### EXERCISE DIRECTIONS
The full set of records needs to be retyped exactly.

Stored data:
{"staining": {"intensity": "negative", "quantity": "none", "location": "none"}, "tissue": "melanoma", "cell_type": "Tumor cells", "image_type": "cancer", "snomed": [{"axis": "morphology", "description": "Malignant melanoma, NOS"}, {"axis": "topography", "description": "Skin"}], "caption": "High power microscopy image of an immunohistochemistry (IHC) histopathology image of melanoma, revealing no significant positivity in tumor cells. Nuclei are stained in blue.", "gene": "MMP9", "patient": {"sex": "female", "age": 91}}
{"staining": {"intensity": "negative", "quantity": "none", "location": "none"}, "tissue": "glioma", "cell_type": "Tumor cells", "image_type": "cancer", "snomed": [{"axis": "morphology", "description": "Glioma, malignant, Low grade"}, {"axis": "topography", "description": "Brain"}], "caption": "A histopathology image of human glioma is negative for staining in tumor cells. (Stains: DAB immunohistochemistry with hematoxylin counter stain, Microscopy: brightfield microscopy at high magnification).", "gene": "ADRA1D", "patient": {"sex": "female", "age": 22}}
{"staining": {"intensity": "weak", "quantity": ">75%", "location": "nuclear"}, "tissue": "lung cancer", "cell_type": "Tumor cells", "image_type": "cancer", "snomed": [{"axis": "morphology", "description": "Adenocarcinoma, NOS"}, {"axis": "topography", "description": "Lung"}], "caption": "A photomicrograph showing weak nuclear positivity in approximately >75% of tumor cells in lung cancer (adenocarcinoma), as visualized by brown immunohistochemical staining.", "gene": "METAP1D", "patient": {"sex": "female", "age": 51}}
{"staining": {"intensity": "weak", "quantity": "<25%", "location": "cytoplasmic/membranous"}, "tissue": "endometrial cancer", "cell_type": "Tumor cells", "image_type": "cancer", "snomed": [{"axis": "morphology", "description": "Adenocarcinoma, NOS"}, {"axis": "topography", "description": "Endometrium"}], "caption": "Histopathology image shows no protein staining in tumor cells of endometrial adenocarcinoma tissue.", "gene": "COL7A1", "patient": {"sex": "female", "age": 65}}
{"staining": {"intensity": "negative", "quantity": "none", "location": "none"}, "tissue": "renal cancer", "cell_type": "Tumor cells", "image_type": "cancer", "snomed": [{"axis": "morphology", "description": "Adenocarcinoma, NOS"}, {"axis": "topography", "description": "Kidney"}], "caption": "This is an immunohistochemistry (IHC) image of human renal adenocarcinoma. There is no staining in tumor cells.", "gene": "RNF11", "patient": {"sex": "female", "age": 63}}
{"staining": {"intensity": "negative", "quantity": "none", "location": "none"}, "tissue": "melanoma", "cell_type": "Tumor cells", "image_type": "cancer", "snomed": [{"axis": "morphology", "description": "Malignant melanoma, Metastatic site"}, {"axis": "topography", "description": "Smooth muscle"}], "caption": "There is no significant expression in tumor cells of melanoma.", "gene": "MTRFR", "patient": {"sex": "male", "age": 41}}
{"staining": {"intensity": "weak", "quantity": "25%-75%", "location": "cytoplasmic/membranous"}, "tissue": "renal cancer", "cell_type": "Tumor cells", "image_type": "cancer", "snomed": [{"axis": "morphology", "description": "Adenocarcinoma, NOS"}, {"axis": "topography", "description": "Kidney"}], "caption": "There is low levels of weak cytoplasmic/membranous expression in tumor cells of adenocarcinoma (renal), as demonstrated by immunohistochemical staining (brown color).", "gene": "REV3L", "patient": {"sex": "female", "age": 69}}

### ANSWER SPACE
{"staining": {"intensity": "negative", "quantity": "none", "location": "none"}, "tissue": "melanoma", "cell_type": "Tumor cells", "image_type": "cancer", "snomed": [{"axis": "morphology", "description": "Malignant melanoma, NOS"}, {"axis": "topography", "description": "Skin"}], "caption": "High power microscopy image of an immunohistochemistry (IHC) histopathology image of melanoma, revealing no significant positivity in tumor cells. Nuclei are stained in blue.", "gene": "MMP9", "patient": {"sex": "female", "age": 91}}
{"staining": {"intensity": "negative", "quantity": "none", "location": "none"}, "tissue": "glioma", "cell_type": "Tumor cells", "image_type": "cancer", "snomed": [{"axis": "morphology", "description": "Glioma, malignant, Low grade"}, {"axis": "topography", "description": "Brain"}], "caption": "A histopathology image of human glioma is negative for staining in tumor cells. (Stains: DAB immunohistochemistry with hematoxylin counter stain, Microscopy: brightfield microscopy at high magnification).", "gene": "ADRA1D", "patient": {"sex": "female", "age": 22}}
{"staining": {"intensity": "weak", "quantity": ">75%", "location": "nuclear"}, "tissue": "lung cancer", "cell_type": "Tumor cells", "image_type": "cancer", "snomed": [{"axis": "morphology", "description": "Adenocarcinoma, NOS"}, {"axis": "topography", "description": "Lung"}], "caption": "A photomicrograph showing weak nuclear positivity in approximately >75% of tumor cells in lung cancer (adenocarcinoma), as visualized by brown immunohistochemical staining.", "gene": "METAP1D", "patient": {"sex": "female", "age": 51}}
{"staining": {"intensity": "weak", "quantity": "<25%", "location": "cytoplasmic/membranous"}, "tissue": "endometrial cancer", "cell_type": "Tumor cells", "image_type": "cancer", "snomed": [{"axis": "morphology", "description": "Adenocarcinoma, NOS"}, {"axis": "topography", "description": "Endometrium"}], "caption": "Histopathology image shows no protein staining in tumor cells of endometrial adenocarcinoma tissue.", "gene": "COL7A1", "patient": {"sex": "female", "age": 65}}
{"staining": {"intensity": "negative", "quantity": "none", "location": "none"}, "tissue": "renal cancer", "cell_type": "Tumor cells", "image_type": "cancer", "snomed": [{"axis": "morphology", "description": "Adenocarcinoma, NOS"}, {"axis": "topography", "description": "Kidney"}], "caption": "This is an immunohistochemistry (IHC) image of human renal adenocarcinoma. There is no staining in tumor cells.", "gene": "RNF11", "patient": {"sex": "female", "age": 63}}
{"staining": {"intensity": "negative", "quantity": "none", "location": "none"}, "tissue": "melanoma", "cell_type": "Tumor cells", "image_type": "cancer", "snomed": [{"axis": "morphology", "description": "Malignant melanoma, Metastatic site"}, {"axis": "topography", "description": "Smooth muscle"}], "caption": "There is no significant expression in tumor cells of melanoma.", "gene": "MTRFR", "patient": {"sex": "male", "age": 41}}
{"staining": {"intensity": "weak", "quantity": "25%-75%", "location": "cytoplasmic/membranous"}, "tissue": "renal cancer", "cell_type": "Tumor cells", "image_type": "cancer", "snomed": [{"axis": "morphology", "description": "Adenocarcinoma, NOS"}, {"axis": "topography", "description": "Kidney"}], "caption": "There is low levels of weak cytoplasmic/membranous expression in tumor cells of adenocarcinoma (renal), as demonstrated by immunohistochemical staining (brown color).", "gene": "REV3L", "patient": {"sex": "female", "age": 69}}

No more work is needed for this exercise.